What Apple’s current difficulty with Maps should highlight for every software business is both the importance of data and the difficulty of competing with it. Because even in cases where a competitor’s software is functionally superior – as in the case of Apple Maps – the company with the better data is likely to offer a superior overall experience. It’s not quite as simple as “he who has the most data wins,” because capturing data does not immediately confer the ability to use it, but it is increasingly clear that data based revenue models are not just here to stay, but the most likely avenue for revenue growth for technology companies moving forward.

The days of software being viewed as a standalone entity, separate and distinct from related data and telemetry, are numbered. Vendors that strategically leverage data to improve their software experience will enjoy not just a significant competitive advantage, but insulation from competition, open source or no. Data becomes the moat around your business. Those in the software industry, then, would do well to at least begin collecting data, even if the ability to leverage it isn’t yet developed. Because the alternative is being in Apple’s position a few years hence, and not in a good way: finding yourself ahead in software, but years behind in data. If Apple’s having trouble catching up, where will you be?

3 comments

  1. Don’t you think that a commoditization of some sort of data is also possible?
    Nowadays a lot of data is free. Speaking of maps, you could create your own with free data . And the result is good enough for several parts of the world and for several companies. Even for Apple!
    Up to now it seems that the added value will be in providing extra value (like foursquare does) or in providing a service that allows other to avoid the costs and resources needed

  2. Certainly true for mapping. Also for market segmentation and ad placement, and some other obvious wins. Not so clear it applies universally.
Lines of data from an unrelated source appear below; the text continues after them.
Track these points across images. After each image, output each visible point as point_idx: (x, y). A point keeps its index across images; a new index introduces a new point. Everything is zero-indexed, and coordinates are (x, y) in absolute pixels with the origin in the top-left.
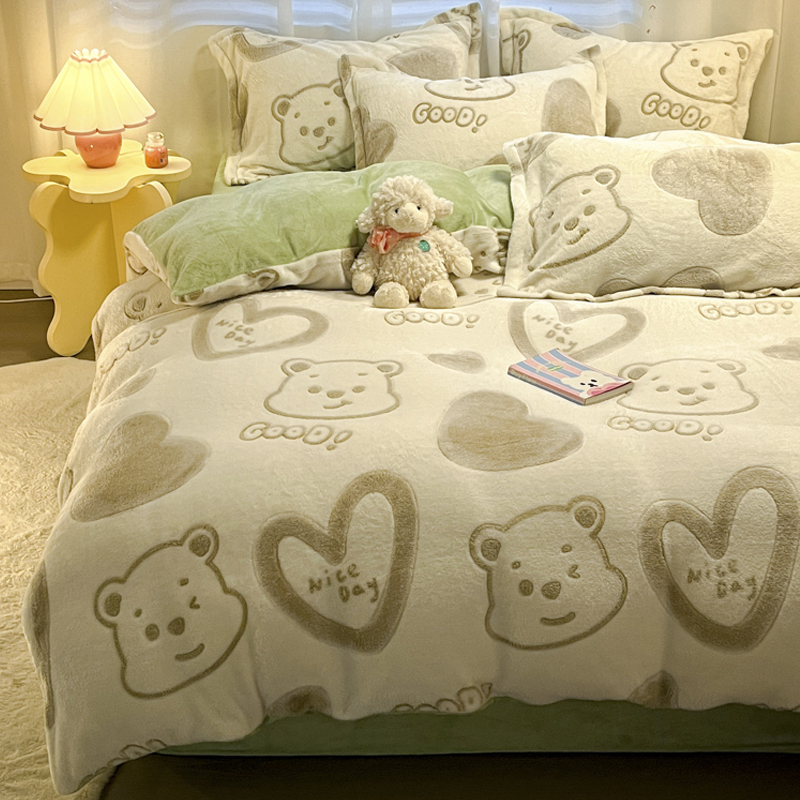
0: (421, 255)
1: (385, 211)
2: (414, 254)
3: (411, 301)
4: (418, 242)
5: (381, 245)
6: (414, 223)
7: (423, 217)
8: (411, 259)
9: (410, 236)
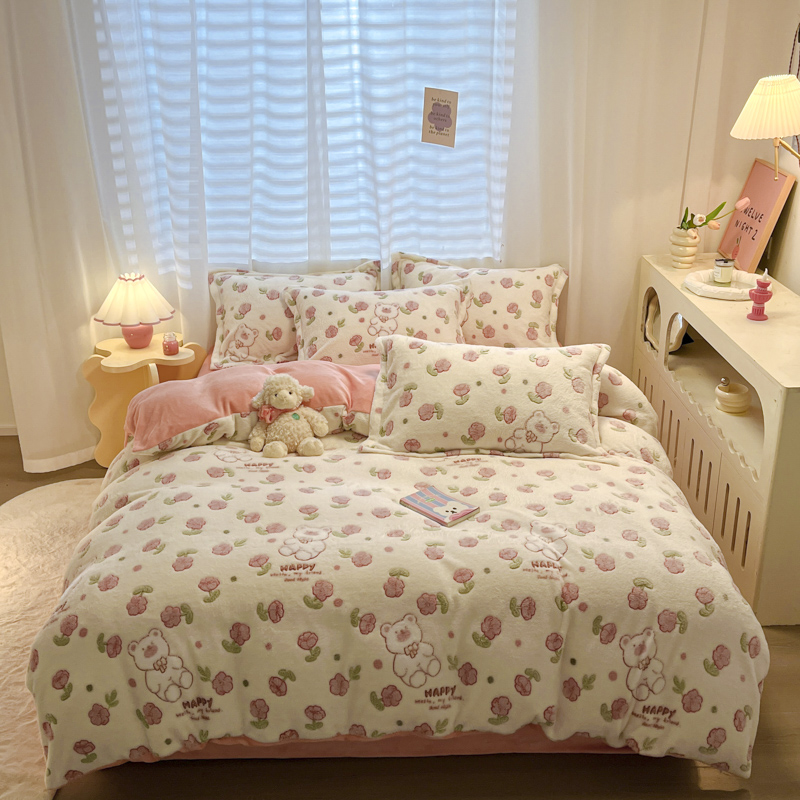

To pick an old-school counter-example, the data required by traditional office productivity apps is brought by the user. To pick a new-school counter, on-line gaming is also of-the-moment.

    1. @jrep:disqus: there are examples of the value of integrating data everywhere, i think. in the case of office productivity apps, to use your example, google has spent years learning in great detail exactly what features are used versus those that are not. this data is then baked into product design and direction. for something more user facing, it’s certainly possible to use data in office productivity apps to improve ad delivery, dynamically reconfigure product design or – in a user helping user example – seamlessly share templates and designs with other networked users. 

      software is useful. software and data combined are valuable.